Batı’da yapılan çeşitli araştırmalara göre, Çin’de azınlıklara yönelik baskıyı protesto edenlere yönelik fiziksel saldırı vakaları da arttı. Son on yılda protestoculara yönelik fiziksel saldırılar büyük ölçüde Çinli ajanlardan kaynaklandı ve bu da Partiyi insan hakları protestocularına yönelik şiddetin doğrudan suçlusu haline getirdi. Bu vakalardaki failler çoğunlukla ÇKP’ye desteklerini açıkça dile getiren Çin diasporasının üyeleriydi.
Medyada Ekim 2022’de Manchester’da meydana gelen ve Hong Kong’da şehrin Çin konsolosluğu önünde demokrasi adına düzenlenen bir gösteri sırasında bir protestocunun dövüldüğü olay yer aldı.
Finanstan teknolojiye kadar ÇKP’yi korkutma yöntemleri
ÇKP’nin büyüyen teknolojik güçleri, Partinin ülkedeki azınlıklara karşı uyguladığı barbarca stratejileri ifşa etmeye çalışanları tehdit etmek için de silah haline getirildi. Çin’in mali nüfuzu, hükümetlerin bu tür konularda hem ikili hem de uluslararası platformlarda protesto yapmasını engellemede büyük rol oynadı. İnsan Hakları Konseyi’nin 51. oturumunun bir parçası olarak, bazı üye devletler, Sincan Uygur Özerk Bölgesi’ndeki insan haklarıyla ilgili bir tartışma yapılmasını amaçlayan bir önerge sundular; ancak bu önerge, on dokuz devletin tamamının Kuşak ve Yol İnisiyatifi anlaşmalarını imzalayarak karşı oy vermesiyle sonunda yenilgiye uğratıldı. hareket. Yenilgiye uğramasına rağmen önerge, birçok kişinin Pekin’in insan hakları ihlalleriyle ilgili uluslararası tartışmaları önlemek için tüm kalkınma ortakları üzerinde kullandığı baskıyı anlamasını sağladı.
Parti ayrıca küresel çapta muhalefeti önlemek için çeşitli önlemler aldı. Bu “etki operasyonları” olarak adlandırılan operasyonların çeşitli stratejik boyutları vardır. İlk olarak, Partinin Çin’deki azınlıklara yönelik baskıcı yaklaşımına karşı muhalefetlerini dile getirme geçmişlerine bağlı olarak belirli bir grup kişiyi hedef olarak belirliyorlar. İkincisi, bu stratejiler siber saldırılar ve siber zorbalık gibi zorlayıcı teknikleri de içeren çok çeşitli önlemleri kullanır.

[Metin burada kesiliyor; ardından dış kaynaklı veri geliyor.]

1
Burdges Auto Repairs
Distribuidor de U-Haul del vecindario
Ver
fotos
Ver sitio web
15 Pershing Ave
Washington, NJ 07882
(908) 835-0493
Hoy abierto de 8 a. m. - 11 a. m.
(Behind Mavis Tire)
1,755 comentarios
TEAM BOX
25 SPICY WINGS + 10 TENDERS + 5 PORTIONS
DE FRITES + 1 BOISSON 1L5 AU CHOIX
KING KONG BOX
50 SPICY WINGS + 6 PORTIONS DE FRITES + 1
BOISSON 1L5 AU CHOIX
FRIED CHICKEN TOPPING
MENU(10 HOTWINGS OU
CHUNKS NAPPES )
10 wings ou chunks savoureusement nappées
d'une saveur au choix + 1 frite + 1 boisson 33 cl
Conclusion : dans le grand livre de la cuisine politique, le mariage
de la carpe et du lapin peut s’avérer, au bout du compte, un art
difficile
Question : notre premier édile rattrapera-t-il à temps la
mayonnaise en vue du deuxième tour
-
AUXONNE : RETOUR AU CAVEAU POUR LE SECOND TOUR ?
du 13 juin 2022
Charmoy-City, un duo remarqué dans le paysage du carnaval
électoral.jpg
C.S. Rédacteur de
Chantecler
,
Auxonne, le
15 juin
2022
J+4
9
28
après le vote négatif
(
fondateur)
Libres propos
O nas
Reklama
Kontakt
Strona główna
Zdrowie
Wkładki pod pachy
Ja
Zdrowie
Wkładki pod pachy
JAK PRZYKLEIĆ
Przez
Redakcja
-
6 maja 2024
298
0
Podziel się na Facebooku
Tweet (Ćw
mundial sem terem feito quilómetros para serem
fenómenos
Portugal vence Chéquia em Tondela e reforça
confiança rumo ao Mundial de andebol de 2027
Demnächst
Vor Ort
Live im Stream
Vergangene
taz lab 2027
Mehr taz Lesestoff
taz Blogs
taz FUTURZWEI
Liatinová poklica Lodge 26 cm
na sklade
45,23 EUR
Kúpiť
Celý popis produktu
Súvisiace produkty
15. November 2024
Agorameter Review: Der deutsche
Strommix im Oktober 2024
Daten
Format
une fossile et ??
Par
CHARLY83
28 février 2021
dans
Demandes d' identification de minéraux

Birkaç ay önce uluslararası medyada tartışma konusu haline gelen son “denizaşırı polis karakolları”, Partinin azınlık gruplarının baskı altında olmadığı yönündeki söylemine direnen Çin diasporasındakileri korkutma stratejisinin önemli bir parçasıdır. Çin’de.
Çin, ulusötesi stratejilerinin bir parçası olarak uluslararası diasporasını ÇKP’nin önde gelen bayrak taşıyıcısına dönüştürmeye çalışıyor. Bu tür girişimler, ev sahibi ülkelerde yaşayan barışçıl vatandaşların sivil haklarını kısıtlamaya yönelik tırmandırılmadan önce kontrol altına alınmalıdır. Dolayısıyla kendi vatandaşlarının haklarını korumaya çalışan Batılı ülkeler, Çin’in zorlayıcı stratejilerini engellemekle kalmamalı, aynı zamanda bu sinsi taktiklerin küresel platformlarda daha fazla tartışılmasını da sağlamalıdır. Zorlamayı önleme ve Çin’in insan hakları ihlallerine karşı daha yüksek bir ses yükseltmeye yönelik ikili strateji, ÇKP’nin muhaliflere karşı baskıya gömülü küresel vizyonunu yalnızca kendi ülkesinde değil aynı zamanda ulusötesi düzeyde yansıtmasını kısıtlamanın anahtarıdır.
İnsan haklarına öncelik veren ülkeler, Pekin’in küresel statüsünü açıkça kötüye kullanmasına karşı koymak için birlikte çalışmalı ve daha sorumlu bir çağrıda bulunmalıdır.